__ACTIVITY__
Rewrite the data below, swapping "Think it through" for "Work it out step by step" everywhere and keeping every other word the same. Leave out the pictures.

__MATERIAL FOR THIS EXERCISE__
=== Section Start ===

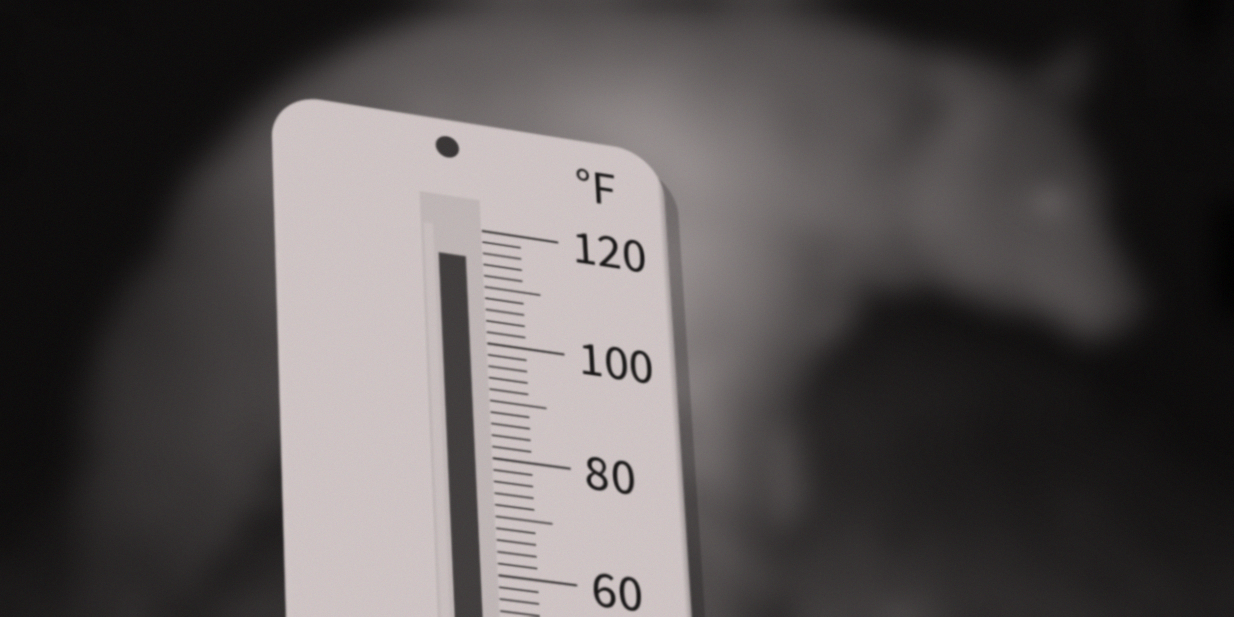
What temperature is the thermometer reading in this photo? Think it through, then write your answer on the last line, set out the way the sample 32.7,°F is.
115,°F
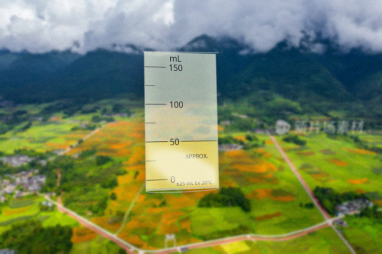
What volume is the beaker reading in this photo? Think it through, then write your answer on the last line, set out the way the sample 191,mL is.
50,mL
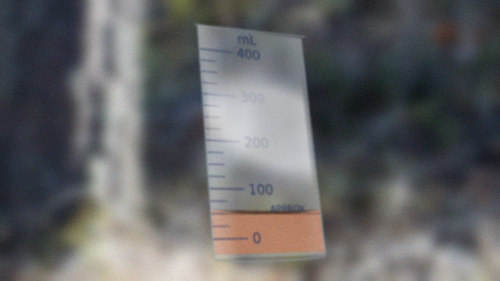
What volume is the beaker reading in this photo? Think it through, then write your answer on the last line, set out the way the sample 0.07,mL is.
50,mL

=== Section End ===

__EXERCISE OUTPUT__
What temperature is the thermometer reading in this photo? Work it out step by step, then write your answer on the last line, set out the way the sample 32.7,°F is.
115,°F
What volume is the beaker reading in this photo? Work it out step by step, then write your answer on the last line, set out the way the sample 191,mL is.
50,mL
What volume is the beaker reading in this photo? Work it out step by step, then write your answer on the last line, set out the way the sample 0.07,mL is.
50,mL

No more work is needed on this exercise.